In the middle of the last century, one of the most notorious dungeons
in the Near East was Tehran's "Black Pit." Once the underground reservoir for a public bath, its only outlet was a single
passage down three steep flights of stone steps. Prisoners huddled in their own bodily wastes, languishing in the pit's inky
gloom, subterranean cold and stench-ridden atmosphere. In
this grim setting, the rarest and most cherished of religious events was once again played out: mortal man, outwardly human
in other respects, was summoned by God to bring to humanity a new religious revelation.
The year was 1852, and the man was a Persian nobleman, known today
as Bahá'u'lláh.
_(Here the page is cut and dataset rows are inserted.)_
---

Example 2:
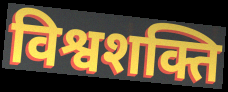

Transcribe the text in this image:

विश्वशक्ति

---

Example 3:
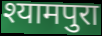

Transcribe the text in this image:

श्यामपुरा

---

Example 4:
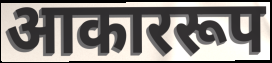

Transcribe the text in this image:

आकाररूप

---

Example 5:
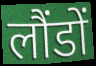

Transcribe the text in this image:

लौंडों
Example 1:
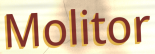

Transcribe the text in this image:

Molitor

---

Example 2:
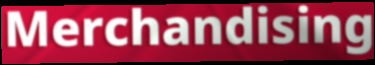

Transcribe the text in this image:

Merchandising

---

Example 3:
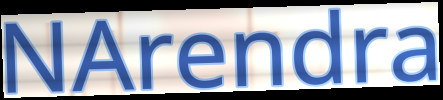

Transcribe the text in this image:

NArendra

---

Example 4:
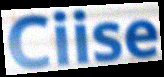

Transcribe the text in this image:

Ciise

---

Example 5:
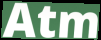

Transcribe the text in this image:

Atm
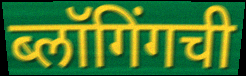
ब्लॉगिंगची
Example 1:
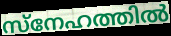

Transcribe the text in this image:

സ്നേഹത്തിൽ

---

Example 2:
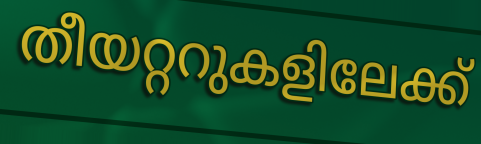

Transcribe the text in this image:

തീയറ്ററുകളിലേക്ക്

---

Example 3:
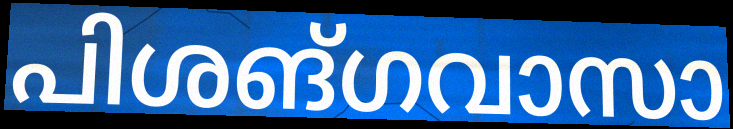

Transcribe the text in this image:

പിശങ്ഗവാസാ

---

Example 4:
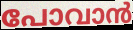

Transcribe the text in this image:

പോവാൻ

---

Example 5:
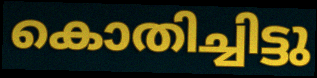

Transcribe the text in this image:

കൊതിച്ചിട്ടു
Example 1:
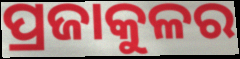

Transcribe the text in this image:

ପ୍ରଜାକୁଳର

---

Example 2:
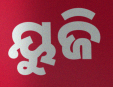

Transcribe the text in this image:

ୟୁଜି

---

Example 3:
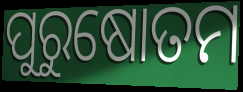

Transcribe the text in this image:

ପୁରୁଷୋତମ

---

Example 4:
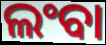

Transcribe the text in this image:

ଲଂବା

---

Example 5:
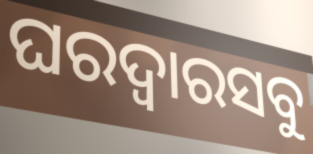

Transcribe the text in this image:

ଘରଦ୍ୱାରସବୁ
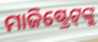
ମାଜିଷ୍ଟ୍ରେଟ୍‌ଙ୍କୁ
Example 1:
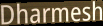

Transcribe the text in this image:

Dharmesh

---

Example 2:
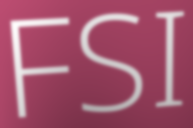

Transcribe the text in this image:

FSI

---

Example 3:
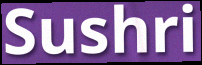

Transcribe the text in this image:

Sushri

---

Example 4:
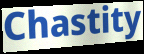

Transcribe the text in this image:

Chastity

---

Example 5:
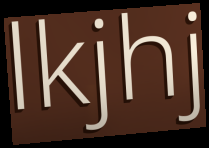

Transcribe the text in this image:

lkjhj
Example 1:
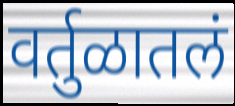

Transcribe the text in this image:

वर्तुळातलं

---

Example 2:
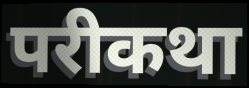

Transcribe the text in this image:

परीकथा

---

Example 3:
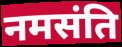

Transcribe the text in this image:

नमसंति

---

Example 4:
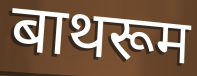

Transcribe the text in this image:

बाथरूम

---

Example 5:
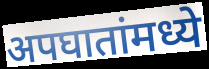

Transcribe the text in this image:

अपघातांमध्ये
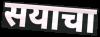
सयाचा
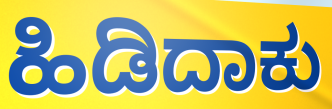
ಹಿಡಿದಾಕು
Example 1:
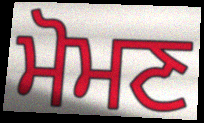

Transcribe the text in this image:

ਮੋਮਣ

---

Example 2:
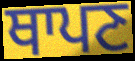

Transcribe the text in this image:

ਥਾਪਣ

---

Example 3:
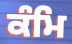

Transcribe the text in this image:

ਕੰਮਿ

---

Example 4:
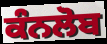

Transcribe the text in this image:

ਕੰਨਲੋਬ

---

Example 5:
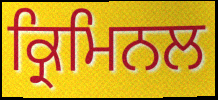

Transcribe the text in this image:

ਕ੍ਰਿਮਿਨਲ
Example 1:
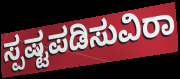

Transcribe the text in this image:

ಸ್ಪಷ್ಟಪಡಿಸುವಿರಾ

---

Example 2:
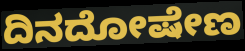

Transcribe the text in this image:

ದಿನದೋಷೇಣ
During His imprisonment, as He sat with his feet in stocks and a 100-pound iron chain around his neck, Bahá'u'lláh
received a vision of God's will for humanity.
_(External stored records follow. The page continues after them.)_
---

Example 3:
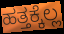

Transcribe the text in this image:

ಹತ್ತಕ್ಕೆಲ್ಲ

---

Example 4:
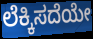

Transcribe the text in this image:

ಲೆಕ್ಕಿಸದೆಯೇ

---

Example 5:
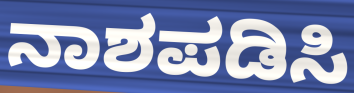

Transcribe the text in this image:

ನಾಶಪಡಿಸಿ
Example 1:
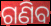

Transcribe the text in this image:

ଗଣିବ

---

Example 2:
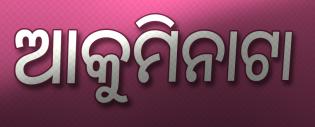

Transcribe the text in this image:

ଆକୁମିନାଟା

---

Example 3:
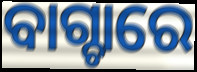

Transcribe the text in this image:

ବାଗ୍ଚାରେ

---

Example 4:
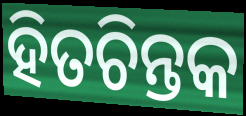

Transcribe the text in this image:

ହିତଚିନ୍ତକ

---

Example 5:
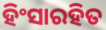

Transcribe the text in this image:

ହିଂସାରହିତ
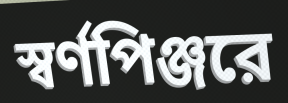
স্বর্ণপিঞ্জরে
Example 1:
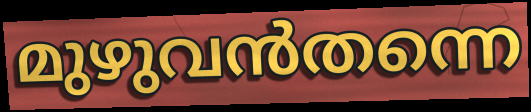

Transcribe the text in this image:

മുഴുവൻതന്നെ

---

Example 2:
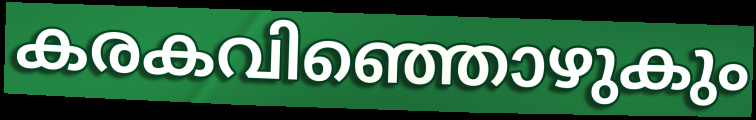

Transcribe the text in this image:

കരകവിഞ്ഞൊഴുകും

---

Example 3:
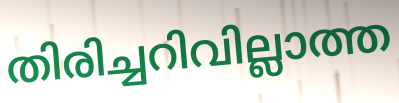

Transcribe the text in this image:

തിരിച്ചറിവില്ലാത്ത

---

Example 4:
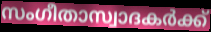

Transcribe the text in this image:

സംഗീതാസ്വാദകർക്ക്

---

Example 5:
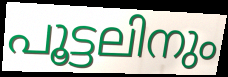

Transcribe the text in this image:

പൂട്ടലിനും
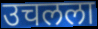
उचलला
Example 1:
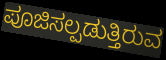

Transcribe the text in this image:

ಪೂಜಿಸಲ್ಪಡುತ್ತಿರುವ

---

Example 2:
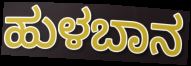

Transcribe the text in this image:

The event is comparable to those great moments of the ancient past
when God revealed Himself to His earlier Messengers: when Moses stood before the Burning Bush; when the Buddha received enlightenment
under the Bodhi tree; when the Holy Spirit, in the form of a dove, descended upon Jesus; or when the archangel Gabriel appeared
to Muhammad.
Bahá'u'lláh's experience in the Black Pit set in motion a process of
religious revelation which, over the next 40 years, led to the production of thousands of books, tablets and letters--which
today form the core of the sacred scripture of Bahá'í Faith. In those writings, He outlined a framework for the reconstruction
of human society at all spiritual, moral, economic, political, and philosophical.